US makes first step toward banning trans fats
The FDA said it has made a preliminary determination that the primary source of trans fat – partially hydrogenated oils – is no longer “generally recognized as safe,” and that it plans to ban their use in the market. Some trans fat is naturally generated in meat and dairy products, and the ban will only apply to trans fat added to foods.
According to FDA Commissioner Margaret Hamburg, the decision could potentially prevent 20,000 heart attacks a year and 7,000 deaths.
Over the last decade, American consumption of trans fat has declined significantly. In 2006, the average citizen was consuming 4.6 grams of trans fat a day, while the number decreased to roughly one gram a day in 2012. Still, Hamburg said they “remain an area of significant public health concern,” according to NBC News.
Many companies began eliminating the use of trans fat when the FDA required them to list the ingredient on nutritional labels in 2006, but it can still be found in common products like frozen pizza, microwave popcorn, margarine, coffee creamer, and various desserts.

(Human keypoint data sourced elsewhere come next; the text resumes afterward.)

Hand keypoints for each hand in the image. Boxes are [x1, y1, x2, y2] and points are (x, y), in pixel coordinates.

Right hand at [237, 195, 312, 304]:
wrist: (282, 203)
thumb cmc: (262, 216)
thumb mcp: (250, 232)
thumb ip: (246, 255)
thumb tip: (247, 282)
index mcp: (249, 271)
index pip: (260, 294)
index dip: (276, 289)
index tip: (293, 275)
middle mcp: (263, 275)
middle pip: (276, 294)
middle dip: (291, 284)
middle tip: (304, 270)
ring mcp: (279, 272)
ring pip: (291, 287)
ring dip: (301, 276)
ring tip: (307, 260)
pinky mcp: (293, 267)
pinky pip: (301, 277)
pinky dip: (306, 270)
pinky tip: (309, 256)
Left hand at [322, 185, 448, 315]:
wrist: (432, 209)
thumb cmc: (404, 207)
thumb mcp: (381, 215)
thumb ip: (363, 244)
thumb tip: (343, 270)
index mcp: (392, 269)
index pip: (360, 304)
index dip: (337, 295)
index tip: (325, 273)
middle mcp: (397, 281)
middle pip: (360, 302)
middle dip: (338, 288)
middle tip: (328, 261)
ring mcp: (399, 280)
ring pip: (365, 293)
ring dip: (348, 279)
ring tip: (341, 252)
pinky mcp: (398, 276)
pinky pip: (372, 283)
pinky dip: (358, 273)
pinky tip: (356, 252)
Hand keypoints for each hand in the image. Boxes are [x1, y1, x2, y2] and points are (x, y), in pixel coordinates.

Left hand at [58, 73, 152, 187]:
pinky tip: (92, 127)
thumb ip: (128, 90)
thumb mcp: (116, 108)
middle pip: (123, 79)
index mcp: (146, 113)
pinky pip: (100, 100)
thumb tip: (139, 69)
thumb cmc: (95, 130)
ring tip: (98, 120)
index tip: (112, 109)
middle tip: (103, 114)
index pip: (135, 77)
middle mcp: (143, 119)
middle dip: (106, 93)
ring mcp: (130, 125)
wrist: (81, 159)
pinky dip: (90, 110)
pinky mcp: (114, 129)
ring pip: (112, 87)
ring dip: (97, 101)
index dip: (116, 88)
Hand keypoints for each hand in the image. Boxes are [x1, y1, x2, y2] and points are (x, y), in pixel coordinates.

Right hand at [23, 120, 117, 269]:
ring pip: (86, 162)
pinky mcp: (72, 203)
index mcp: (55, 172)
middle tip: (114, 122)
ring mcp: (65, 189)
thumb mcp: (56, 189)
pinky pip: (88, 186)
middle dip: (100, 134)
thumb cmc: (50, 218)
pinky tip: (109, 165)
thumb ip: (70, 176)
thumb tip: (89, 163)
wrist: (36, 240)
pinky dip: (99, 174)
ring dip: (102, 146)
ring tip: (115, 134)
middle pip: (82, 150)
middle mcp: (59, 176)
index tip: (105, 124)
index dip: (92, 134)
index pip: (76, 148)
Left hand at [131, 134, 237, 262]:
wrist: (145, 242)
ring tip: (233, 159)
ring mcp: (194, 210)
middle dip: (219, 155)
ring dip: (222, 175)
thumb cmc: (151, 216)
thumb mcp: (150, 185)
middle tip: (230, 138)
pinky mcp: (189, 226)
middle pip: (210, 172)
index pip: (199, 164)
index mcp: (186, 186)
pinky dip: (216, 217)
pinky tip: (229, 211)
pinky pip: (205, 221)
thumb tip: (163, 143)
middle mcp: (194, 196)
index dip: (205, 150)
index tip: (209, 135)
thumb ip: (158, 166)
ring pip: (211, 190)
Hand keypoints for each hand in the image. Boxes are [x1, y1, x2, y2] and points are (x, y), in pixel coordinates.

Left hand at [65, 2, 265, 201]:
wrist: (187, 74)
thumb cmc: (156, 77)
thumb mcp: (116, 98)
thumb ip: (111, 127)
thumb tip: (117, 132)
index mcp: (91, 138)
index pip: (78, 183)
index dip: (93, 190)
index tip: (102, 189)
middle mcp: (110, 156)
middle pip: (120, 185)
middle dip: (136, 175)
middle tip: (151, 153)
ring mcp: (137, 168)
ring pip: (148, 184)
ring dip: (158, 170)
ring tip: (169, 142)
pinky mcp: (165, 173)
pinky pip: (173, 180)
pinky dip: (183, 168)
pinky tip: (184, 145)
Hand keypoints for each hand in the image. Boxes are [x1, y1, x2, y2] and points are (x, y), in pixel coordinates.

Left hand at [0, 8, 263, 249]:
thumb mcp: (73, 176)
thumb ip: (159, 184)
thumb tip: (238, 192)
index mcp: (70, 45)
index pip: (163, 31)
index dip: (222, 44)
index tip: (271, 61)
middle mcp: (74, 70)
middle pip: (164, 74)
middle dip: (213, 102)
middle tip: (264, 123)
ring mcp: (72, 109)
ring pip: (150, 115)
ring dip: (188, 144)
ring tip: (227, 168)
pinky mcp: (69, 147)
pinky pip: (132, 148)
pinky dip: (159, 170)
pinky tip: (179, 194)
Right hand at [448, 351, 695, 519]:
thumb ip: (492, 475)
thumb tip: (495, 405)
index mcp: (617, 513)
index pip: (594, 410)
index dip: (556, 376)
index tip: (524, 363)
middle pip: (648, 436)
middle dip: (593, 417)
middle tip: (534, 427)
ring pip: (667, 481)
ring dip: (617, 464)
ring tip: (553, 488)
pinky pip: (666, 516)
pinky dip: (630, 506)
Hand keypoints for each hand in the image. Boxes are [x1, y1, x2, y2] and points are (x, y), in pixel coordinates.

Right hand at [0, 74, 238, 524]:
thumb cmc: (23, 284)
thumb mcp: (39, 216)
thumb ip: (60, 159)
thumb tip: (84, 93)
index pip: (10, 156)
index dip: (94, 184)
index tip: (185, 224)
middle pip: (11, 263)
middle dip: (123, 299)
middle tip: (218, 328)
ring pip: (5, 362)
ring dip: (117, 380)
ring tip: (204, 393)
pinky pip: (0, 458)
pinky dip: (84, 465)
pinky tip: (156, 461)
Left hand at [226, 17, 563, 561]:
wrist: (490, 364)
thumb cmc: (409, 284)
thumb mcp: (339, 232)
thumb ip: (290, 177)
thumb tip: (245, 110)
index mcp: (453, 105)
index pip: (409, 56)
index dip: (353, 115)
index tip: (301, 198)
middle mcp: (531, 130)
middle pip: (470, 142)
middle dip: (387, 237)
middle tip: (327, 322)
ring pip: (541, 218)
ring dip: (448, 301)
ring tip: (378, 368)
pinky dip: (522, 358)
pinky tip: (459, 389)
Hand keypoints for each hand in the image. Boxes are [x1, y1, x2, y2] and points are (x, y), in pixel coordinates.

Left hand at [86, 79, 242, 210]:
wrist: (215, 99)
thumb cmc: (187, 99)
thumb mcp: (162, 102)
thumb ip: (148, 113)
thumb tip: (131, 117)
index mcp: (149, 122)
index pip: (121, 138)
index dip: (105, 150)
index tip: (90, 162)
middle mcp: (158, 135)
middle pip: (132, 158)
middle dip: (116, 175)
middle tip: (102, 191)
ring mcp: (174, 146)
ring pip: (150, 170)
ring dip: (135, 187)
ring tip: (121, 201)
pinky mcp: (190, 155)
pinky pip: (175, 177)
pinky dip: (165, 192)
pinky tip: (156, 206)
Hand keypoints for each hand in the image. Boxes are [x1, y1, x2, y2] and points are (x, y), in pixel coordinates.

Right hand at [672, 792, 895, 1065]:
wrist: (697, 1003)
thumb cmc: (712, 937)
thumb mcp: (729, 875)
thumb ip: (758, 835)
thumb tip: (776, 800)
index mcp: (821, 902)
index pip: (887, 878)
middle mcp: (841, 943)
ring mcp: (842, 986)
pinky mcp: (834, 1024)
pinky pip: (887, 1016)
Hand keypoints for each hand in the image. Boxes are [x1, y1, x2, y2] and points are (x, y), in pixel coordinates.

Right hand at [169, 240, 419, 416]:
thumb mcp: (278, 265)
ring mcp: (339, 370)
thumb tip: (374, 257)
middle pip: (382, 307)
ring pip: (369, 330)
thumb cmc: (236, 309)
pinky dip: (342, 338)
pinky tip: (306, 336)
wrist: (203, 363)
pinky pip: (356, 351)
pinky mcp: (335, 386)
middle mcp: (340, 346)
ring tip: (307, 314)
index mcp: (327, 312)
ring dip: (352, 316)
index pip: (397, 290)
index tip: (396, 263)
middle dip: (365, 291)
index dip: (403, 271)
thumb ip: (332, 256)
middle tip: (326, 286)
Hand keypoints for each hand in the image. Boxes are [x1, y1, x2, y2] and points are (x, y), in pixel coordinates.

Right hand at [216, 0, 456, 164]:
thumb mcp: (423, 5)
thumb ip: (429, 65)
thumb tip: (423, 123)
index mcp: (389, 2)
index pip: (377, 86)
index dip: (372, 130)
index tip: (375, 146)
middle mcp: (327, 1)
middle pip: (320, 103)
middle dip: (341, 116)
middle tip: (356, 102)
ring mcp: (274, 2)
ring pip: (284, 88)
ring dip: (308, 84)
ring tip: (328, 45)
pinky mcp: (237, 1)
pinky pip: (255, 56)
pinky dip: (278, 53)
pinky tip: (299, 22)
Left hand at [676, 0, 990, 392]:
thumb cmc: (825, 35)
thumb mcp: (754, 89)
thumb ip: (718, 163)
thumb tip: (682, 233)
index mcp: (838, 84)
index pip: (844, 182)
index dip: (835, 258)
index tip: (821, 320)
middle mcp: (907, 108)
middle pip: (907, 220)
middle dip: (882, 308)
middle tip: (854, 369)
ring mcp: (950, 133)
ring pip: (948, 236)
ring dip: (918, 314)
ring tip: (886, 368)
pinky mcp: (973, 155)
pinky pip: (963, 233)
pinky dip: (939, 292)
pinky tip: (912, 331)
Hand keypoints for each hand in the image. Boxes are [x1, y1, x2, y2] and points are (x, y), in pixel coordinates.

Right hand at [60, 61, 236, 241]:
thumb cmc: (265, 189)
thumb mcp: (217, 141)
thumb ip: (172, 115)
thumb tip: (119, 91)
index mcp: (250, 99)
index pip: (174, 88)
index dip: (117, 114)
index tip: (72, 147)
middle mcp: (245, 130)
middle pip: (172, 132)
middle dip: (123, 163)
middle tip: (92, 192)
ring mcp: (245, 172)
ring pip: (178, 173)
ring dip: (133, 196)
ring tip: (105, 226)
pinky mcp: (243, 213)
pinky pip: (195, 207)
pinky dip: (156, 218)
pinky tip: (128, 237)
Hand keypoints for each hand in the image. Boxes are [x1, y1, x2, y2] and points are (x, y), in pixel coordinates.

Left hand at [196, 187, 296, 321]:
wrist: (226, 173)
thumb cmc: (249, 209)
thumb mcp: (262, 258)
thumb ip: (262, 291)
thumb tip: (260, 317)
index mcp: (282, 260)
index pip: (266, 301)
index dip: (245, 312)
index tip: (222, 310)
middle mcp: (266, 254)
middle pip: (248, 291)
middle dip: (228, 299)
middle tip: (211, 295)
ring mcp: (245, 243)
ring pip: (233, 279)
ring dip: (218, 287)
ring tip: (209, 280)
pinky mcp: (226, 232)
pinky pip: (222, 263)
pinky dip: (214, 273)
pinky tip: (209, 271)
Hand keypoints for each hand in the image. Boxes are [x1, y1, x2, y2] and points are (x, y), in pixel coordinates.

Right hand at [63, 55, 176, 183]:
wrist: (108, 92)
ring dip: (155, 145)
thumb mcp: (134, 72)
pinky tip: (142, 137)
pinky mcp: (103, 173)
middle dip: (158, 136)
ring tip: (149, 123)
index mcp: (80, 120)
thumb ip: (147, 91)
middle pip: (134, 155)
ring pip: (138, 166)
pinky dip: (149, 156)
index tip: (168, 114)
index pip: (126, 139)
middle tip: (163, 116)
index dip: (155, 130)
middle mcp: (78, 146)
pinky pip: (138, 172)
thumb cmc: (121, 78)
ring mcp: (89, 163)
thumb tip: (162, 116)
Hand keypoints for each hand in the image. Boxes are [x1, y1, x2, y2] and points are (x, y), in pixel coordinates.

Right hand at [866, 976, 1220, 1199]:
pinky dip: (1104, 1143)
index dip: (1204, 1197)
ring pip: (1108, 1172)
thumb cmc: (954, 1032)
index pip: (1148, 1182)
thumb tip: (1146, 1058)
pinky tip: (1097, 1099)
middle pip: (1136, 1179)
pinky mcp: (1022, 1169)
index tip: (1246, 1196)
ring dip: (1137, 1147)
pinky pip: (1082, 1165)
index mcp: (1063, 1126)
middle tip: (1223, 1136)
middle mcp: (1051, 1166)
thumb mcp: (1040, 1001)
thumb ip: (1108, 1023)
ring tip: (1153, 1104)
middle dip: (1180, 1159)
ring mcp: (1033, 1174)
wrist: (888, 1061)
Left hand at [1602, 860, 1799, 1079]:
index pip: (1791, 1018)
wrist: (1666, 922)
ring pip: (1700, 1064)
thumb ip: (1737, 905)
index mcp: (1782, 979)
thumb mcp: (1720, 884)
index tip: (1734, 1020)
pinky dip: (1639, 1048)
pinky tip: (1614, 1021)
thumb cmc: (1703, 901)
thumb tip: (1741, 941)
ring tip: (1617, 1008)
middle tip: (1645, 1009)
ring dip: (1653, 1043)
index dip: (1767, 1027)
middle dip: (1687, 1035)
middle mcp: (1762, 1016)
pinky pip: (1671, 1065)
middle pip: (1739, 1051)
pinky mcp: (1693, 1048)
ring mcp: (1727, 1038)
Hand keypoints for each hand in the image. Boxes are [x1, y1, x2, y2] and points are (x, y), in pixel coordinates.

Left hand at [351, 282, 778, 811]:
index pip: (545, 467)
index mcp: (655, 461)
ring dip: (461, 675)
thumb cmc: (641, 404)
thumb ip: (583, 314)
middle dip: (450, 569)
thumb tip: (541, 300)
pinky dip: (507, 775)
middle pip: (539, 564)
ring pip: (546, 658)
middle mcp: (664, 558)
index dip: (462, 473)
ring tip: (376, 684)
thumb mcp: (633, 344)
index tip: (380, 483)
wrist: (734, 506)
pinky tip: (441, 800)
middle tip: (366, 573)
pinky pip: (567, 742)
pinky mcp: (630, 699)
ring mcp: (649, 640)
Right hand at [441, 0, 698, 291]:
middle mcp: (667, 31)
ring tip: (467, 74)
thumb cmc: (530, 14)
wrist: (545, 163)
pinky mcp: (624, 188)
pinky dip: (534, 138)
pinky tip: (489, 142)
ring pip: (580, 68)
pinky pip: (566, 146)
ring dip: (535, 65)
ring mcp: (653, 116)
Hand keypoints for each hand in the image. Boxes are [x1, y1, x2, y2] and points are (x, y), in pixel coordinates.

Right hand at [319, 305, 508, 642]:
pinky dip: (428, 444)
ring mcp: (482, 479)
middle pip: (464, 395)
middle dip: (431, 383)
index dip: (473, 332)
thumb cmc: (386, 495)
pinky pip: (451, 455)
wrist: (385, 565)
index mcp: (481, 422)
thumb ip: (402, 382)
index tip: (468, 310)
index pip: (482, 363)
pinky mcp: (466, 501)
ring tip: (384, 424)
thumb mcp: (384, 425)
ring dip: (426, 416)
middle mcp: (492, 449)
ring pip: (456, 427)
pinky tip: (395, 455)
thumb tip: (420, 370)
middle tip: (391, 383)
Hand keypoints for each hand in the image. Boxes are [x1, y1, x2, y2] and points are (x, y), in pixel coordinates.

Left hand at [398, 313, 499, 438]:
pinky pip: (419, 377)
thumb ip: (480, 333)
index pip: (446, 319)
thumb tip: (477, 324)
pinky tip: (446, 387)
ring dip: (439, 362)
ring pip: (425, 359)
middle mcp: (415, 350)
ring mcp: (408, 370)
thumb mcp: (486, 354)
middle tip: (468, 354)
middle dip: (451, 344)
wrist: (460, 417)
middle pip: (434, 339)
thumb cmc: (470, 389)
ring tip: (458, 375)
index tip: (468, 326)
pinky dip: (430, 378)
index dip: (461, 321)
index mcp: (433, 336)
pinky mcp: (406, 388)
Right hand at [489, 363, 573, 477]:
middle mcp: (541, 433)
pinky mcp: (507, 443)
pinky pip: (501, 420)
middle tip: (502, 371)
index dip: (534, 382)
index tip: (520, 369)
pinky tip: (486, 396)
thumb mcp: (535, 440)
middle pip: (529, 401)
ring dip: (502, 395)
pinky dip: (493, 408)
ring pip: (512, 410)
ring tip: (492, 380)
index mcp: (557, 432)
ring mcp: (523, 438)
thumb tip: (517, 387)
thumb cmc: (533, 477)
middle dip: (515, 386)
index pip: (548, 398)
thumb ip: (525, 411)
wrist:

“The artery is still half clogged,” Dr. Thomas Frieden, the director of the Centers for Disease Control and Prevention, said to the New York Times. “This is about preventing people from being exposed to a harmful chemical that most of the time they didn’t even know was there.”
“It’s quite important,” he added, referring to the FDA’s new proposal. “It’s going to save a huge amount in health care costs and will mean fewer heart attacks.”
Numerous studies have shown that there is virtually no health benefit to consuming trans fat. It lowers the level of “good” cholesterol and raises levels of “bad” cholesterol, clogging the arteries and increasing the risk of heart attacks.
The FDA did not lay out a timetable for the ban. It will open its proposal to public comment for 60 days while it formulates a schedule that gives food manufacturers enough time to cooperate with the new rule.
"We want to do it in a way that doesn't unduly disrupt markets," Michael Taylor, the FDA's deputy commissioner for foods, said to the Associated Press. At the same time, he said the food "industry has demonstrated that it is by and large feasible to do."
Public health groups have welcomed the FDA’s proposal, which the agency has been collecting data for since 2009.
Should the FDA move forward with its plan, the United States will join other nations such as Denmark, Iceland, and Switzerland, in banning the ingredient.
Still, there are numerous other ingredients that have been outlawed in various countries while still being sold in the U.S. An, article by BuzzFeed over the summer noted that brominated vegetable oil, which has been linked to birth defects and organ damage, continues to be used in sports drinks and the popular soda Mountain Dew. It’s been banned in more than 100 countries.
Meanwhile, synthetic hormones rGBH and rBST, linked to cancer and infertility, continue to be given to cows and show up in dairy products that aren’t labeled otherwise. They’ve been banned in Japan, Canada, New Zealand, Australia, and the European Union.
Earlier this month, the FDA banned three out of the four brands of arsenic-laced animal feed that was being given to chickens, turkeys, and pigs. The decision came four years after the Center for Food Safety called on the FDA to remove the feed, but one brand remains on the market.